All of the data below should be written out exactly.

*Dataset content*
***
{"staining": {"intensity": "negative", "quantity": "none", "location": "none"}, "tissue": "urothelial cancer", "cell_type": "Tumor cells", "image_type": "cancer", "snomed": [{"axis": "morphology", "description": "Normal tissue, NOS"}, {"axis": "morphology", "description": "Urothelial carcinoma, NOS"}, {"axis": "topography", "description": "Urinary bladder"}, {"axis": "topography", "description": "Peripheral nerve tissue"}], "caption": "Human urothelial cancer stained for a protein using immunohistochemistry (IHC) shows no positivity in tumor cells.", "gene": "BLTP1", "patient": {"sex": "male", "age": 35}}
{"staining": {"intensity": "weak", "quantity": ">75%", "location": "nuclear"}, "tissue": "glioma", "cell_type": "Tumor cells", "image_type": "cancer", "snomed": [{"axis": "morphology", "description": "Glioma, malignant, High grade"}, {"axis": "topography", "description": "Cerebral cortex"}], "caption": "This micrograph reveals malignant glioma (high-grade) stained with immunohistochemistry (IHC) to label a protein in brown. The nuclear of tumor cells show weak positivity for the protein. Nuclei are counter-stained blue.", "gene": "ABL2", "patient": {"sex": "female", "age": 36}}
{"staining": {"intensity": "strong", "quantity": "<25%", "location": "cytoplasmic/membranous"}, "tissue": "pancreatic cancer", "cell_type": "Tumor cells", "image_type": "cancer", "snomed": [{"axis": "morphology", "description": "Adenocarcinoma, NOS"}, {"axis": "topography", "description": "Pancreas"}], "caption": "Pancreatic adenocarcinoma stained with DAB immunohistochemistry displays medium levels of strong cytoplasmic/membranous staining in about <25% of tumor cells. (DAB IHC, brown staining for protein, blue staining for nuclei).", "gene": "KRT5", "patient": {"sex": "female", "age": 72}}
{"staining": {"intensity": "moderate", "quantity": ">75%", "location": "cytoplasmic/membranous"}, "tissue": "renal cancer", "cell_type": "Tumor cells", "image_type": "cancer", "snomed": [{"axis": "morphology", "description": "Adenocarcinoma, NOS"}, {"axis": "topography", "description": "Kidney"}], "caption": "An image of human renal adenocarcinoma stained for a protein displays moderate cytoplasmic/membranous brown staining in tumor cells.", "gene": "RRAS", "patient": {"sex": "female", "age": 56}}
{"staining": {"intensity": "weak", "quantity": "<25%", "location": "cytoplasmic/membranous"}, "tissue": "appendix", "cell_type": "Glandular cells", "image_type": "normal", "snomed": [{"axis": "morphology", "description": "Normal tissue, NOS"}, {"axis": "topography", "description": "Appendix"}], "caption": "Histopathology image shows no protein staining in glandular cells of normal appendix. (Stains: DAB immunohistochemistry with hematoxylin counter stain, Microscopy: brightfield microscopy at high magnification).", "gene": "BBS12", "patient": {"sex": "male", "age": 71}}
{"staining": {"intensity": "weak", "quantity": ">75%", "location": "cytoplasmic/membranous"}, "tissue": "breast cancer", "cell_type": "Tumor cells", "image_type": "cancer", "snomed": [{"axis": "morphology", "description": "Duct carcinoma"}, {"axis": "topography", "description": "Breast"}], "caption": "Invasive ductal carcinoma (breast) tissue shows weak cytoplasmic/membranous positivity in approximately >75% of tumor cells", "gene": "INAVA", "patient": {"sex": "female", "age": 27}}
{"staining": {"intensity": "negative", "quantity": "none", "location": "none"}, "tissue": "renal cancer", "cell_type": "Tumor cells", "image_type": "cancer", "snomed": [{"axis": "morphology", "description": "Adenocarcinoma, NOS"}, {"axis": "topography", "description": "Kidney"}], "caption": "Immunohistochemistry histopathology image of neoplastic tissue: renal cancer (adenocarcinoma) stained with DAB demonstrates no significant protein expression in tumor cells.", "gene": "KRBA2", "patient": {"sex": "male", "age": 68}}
***
*Exercise response*
{"staining": {"intensity": "negative", "quantity": "none", "location": "none"}, "tissue": "urothelial cancer", "cell_type": "Tumor cells", "image_type": "cancer", "snomed": [{"axis": "morphology", "description": "Normal tissue, NOS"}, {"axis": "morphology", "description": "Urothelial carcinoma, NOS"}, {"axis": "topography", "description": "Urinary bladder"}, {"axis": "topography", "description": "Peripheral nerve tissue"}], "caption": "Human urothelial cancer stained for a protein using immunohistochemistry (IHC) shows no positivity in tumor cells.", "gene": "BLTP1", "patient": {"sex": "male", "age": 35}}
{"staining": {"intensity": "weak", "quantity": ">75%", "location": "nuclear"}, "tissue": "glioma", "cell_type": "Tumor cells", "image_type": "cancer", "snomed": [{"axis": "morphology", "description": "Glioma, malignant, High grade"}, {"axis": "topography", "description": "Cerebral cortex"}], "caption": "This micrograph reveals malignant glioma (high-grade) stained with immunohistochemistry (IHC) to label a protein in brown. The nuclear of tumor cells show weak positivity for the protein. Nuclei are counter-stained blue.", "gene": "ABL2", "patient": {"sex": "female", "age": 36}}
{"staining": {"intensity": "strong", "quantity": "<25%", "location": "cytoplasmic/membranous"}, "tissue": "pancreatic cancer", "cell_type": "Tumor cells", "image_type": "cancer", "snomed": [{"axis": "morphology", "description": "Adenocarcinoma, NOS"}, {"axis": "topography", "description": "Pancreas"}], "caption": "Pancreatic adenocarcinoma stained with DAB immunohistochemistry displays medium levels of strong cytoplasmic/membranous staining in about <25% of tumor cells. (DAB IHC, brown staining for protein, blue staining for nuclei).", "gene": "KRT5", "patient": {"sex": "female", "age": 72}}
{"staining": {"intensity": "moderate", "quantity": ">75%", "location": "cytoplasmic/membranous"}, "tissue": "renal cancer", "cell_type": "Tumor cells", "image_type": "cancer", "snomed": [{"axis": "morphology", "description": "Adenocarcinoma, NOS"}, {"axis": "topography", "description": "Kidney"}], "caption": "An image of human renal adenocarcinoma stained for a protein displays moderate cytoplasmic/membranous brown staining in tumor cells.", "gene": "RRAS", "patient": {"sex": "female", "age": 56}}
{"staining": {"intensity": "weak", "quantity": "<25%", "location": "cytoplasmic/membranous"}, "tissue": "appendix", "cell_type": "Glandular cells", "image_type": "normal", "snomed": [{"axis": "morphology", "description": "Normal tissue, NOS"}, {"axis": "topography", "description": "Appendix"}], "caption": "Histopathology image shows no protein staining in glandular cells of normal appendix. (Stains: DAB immunohistochemistry with hematoxylin counter stain, Microscopy: brightfield microscopy at high magnification).", "gene": "BBS12", "patient": {"sex": "male", "age": 71}}
{"staining": {"intensity": "weak", "quantity": ">75%", "location": "cytoplasmic/membranous"}, "tissue": "breast cancer", "cell_type": "Tumor cells", "image_type": "cancer", "snomed": [{"axis": "morphology", "description": "Duct carcinoma"}, {"axis": "topography", "description": "Breast"}], "caption": "Invasive ductal carcinoma (breast) tissue shows weak cytoplasmic/membranous positivity in approximately >75% of tumor cells", "gene": "INAVA", "patient": {"sex": "female", "age": 27}}
{"staining": {"intensity": "negative", "quantity": "none", "location": "none"}, "tissue": "renal cancer", "cell_type": "Tumor cells", "image_type": "cancer", "snomed": [{"axis": "morphology", "description": "Adenocarcinoma, NOS"}, {"axis": "topography", "description": "Kidney"}], "caption": "Immunohistochemistry histopathology image of neoplastic tissue: renal cancer (adenocarcinoma) stained with DAB demonstrates no significant protein expression in tumor cells.", "gene": "KRBA2", "patient": {"sex": "male", "age": 68}}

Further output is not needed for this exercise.